_Seçilen bölüm_:
────────────────────────────────────────

Kendilerine aylık bağlanan dul ve yetimler;ilgili sosyal güvenlik kurumları mevzuatı gereği aylıklarının kesilmesi halinde, bu madde ile verilen diğer haklardan da yararlanamazlar.


Terörden zarar gören diğer kişilere yardım


Madde 22 – (Değişik: 13/11/1995 - 4131/2 md.)

Terör eylemlerinden dolayı yararlananların tedavileri Devlet tarafından yapılır. Zarar gören, can ve mal kaybına uğrayan vatandaşlara, Sosyal Yardımlaşma ve Dayanışmayı Teşvik Fonundan öncelikle yardım yapılır. Bu fondan ilk ve orta öğrenim çağındaki şehit çocuklarının öğrenim masrafları karşılanır. Yardımın kapsam ve ölçüsü, Fonun mahalli yetkililerince belirlenecek miktarı aşmamak kaydıyla Fon Kurulunca tespit edilir.

Ek Madde 1 – (Ek: 13/11/1995 - 4131/3 md.)

────────────────────────────────────────

_Kayıtlar_:
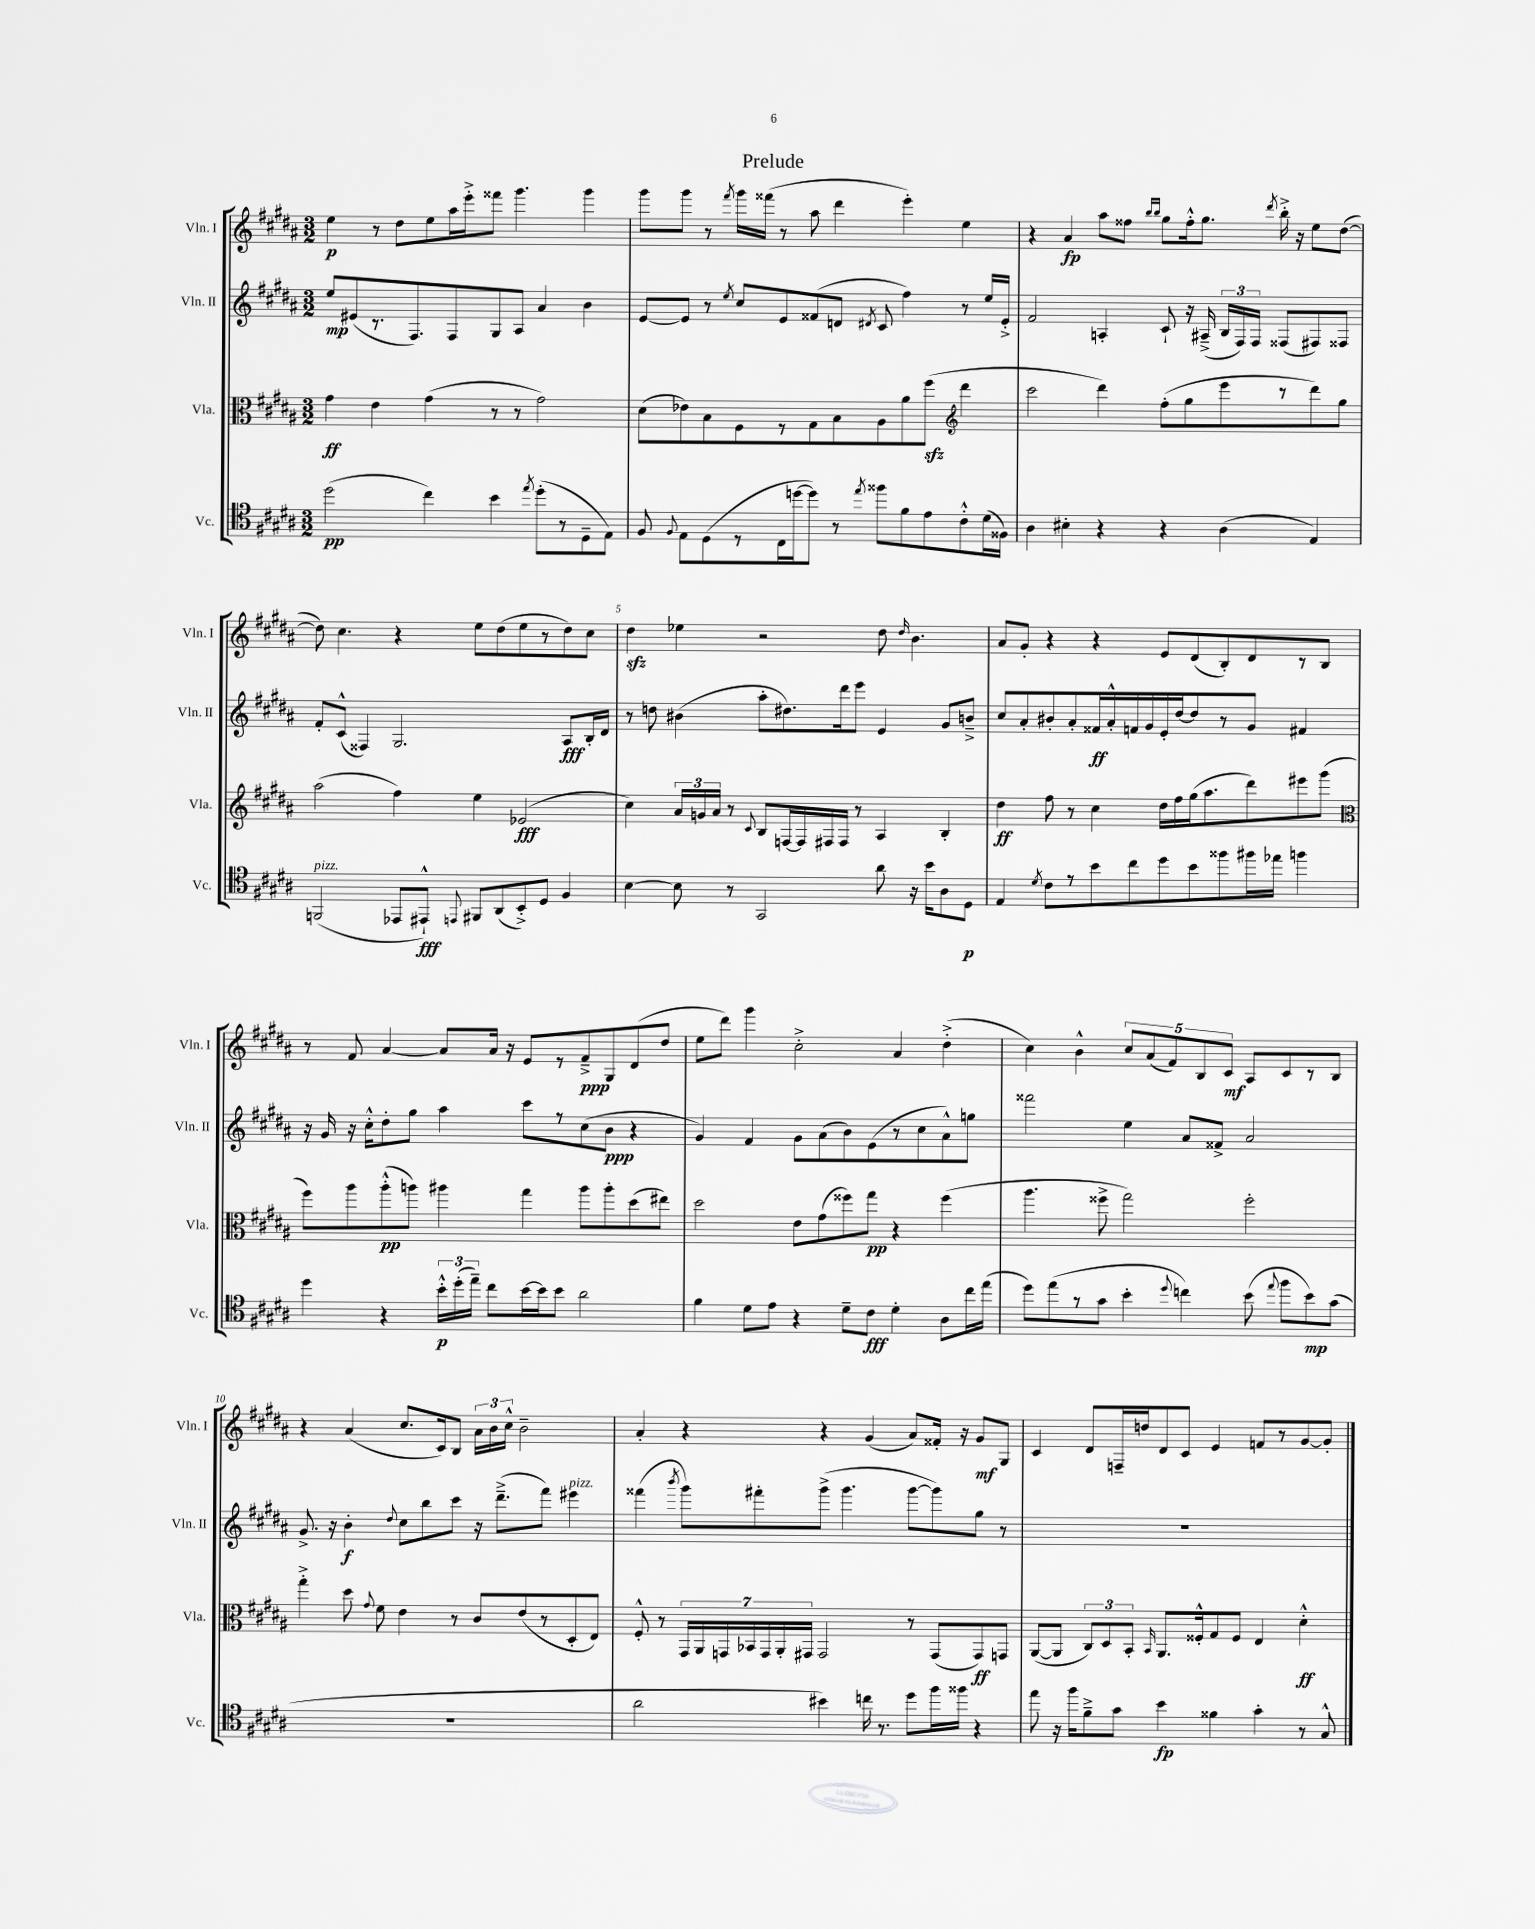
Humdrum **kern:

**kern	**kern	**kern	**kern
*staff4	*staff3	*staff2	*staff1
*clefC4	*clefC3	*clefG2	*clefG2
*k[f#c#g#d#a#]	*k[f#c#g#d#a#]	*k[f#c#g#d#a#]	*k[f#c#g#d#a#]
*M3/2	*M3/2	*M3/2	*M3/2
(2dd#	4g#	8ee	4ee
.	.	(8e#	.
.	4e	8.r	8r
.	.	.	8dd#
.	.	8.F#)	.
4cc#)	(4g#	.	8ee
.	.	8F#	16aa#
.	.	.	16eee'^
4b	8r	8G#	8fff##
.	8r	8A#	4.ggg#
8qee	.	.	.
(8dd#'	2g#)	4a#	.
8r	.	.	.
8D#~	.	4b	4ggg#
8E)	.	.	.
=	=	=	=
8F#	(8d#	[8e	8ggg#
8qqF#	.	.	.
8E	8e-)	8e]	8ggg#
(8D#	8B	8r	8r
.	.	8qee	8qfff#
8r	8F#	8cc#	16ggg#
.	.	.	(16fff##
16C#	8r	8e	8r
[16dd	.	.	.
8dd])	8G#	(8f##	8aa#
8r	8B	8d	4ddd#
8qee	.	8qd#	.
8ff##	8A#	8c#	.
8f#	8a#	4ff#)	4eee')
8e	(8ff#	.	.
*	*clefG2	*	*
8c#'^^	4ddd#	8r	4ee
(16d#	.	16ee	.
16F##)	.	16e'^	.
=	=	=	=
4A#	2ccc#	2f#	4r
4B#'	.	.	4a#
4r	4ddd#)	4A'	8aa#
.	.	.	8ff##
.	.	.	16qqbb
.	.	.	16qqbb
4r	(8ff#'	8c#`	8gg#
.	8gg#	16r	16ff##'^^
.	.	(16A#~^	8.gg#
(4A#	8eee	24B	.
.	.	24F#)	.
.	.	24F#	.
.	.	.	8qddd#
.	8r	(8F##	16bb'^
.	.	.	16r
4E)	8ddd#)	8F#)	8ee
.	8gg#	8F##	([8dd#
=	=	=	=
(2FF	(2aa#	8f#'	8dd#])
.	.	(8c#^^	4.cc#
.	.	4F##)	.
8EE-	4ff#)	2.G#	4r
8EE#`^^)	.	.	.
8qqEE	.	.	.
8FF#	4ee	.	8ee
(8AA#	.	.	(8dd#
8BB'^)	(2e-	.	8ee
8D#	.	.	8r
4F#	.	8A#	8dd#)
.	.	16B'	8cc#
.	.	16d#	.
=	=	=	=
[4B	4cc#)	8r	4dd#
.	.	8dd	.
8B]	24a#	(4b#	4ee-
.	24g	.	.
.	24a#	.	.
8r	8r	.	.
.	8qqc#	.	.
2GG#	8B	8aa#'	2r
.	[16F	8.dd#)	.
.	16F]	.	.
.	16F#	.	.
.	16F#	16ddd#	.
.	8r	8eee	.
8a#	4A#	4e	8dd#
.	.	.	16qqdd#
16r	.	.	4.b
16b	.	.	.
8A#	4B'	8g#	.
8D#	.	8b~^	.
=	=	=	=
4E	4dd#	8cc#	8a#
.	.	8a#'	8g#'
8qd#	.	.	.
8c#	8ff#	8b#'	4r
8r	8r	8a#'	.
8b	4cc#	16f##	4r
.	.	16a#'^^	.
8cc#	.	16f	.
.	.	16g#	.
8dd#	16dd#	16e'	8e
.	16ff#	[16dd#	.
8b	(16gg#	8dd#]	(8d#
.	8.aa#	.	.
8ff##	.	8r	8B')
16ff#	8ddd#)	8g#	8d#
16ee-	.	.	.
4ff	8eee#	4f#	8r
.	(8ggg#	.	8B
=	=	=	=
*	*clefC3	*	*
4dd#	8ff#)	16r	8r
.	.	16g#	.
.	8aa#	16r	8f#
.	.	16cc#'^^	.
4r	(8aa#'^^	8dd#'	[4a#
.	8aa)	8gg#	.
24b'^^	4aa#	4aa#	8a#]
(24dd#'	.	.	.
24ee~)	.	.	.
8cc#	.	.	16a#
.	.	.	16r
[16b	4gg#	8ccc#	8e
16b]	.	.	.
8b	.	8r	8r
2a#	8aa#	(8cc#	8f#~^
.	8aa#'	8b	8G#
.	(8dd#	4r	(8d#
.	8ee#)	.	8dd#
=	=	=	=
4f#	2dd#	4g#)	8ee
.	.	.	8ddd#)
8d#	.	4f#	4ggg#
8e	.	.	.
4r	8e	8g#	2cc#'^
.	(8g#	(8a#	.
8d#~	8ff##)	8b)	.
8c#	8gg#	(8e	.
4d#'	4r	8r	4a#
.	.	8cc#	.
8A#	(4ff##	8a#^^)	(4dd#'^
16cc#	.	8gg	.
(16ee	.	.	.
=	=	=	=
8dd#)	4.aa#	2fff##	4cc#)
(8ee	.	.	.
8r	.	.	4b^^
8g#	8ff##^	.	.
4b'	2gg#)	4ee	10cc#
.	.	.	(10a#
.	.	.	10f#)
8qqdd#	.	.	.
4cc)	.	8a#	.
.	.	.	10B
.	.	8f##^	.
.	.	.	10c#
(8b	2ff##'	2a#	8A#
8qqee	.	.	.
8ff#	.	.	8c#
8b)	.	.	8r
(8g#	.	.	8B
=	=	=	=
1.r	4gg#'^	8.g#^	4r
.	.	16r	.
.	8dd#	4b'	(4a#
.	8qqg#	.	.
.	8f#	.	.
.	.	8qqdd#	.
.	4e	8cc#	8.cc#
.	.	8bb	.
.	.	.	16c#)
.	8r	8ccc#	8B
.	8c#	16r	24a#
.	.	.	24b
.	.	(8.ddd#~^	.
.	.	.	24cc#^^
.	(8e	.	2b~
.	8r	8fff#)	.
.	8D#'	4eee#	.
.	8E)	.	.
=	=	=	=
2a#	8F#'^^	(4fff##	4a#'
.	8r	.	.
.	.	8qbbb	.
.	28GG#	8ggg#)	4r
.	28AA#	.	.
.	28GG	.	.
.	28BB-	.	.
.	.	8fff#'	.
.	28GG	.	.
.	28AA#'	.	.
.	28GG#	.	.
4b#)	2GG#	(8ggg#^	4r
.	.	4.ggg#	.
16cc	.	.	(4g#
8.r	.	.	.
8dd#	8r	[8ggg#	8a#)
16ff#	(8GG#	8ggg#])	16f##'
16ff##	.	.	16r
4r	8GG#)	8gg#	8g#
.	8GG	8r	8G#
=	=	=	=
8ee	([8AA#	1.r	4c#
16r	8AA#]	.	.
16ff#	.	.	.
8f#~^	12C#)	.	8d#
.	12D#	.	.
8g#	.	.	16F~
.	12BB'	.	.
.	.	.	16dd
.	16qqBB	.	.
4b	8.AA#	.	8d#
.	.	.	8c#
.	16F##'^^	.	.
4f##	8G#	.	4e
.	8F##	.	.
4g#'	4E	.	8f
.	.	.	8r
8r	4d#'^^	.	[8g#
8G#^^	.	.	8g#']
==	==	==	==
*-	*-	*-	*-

────────────────────────────────────────

_Yapılacak iş_: Seçilen bölüme göre, kendilerine aylık bağlanan dul ve yetimler hangi durumda bu maddeyle verilen diğer haklardan yararlanamaz? Bir ile üç cümle arasında açıklayın.

_Tam yanıt_: Aylıkları, ilgili sosyal güvenlik kurumlarının mevzuatı gereği kesilirse, bu madde ile verilen diğer haklardan da yararlanamazlar.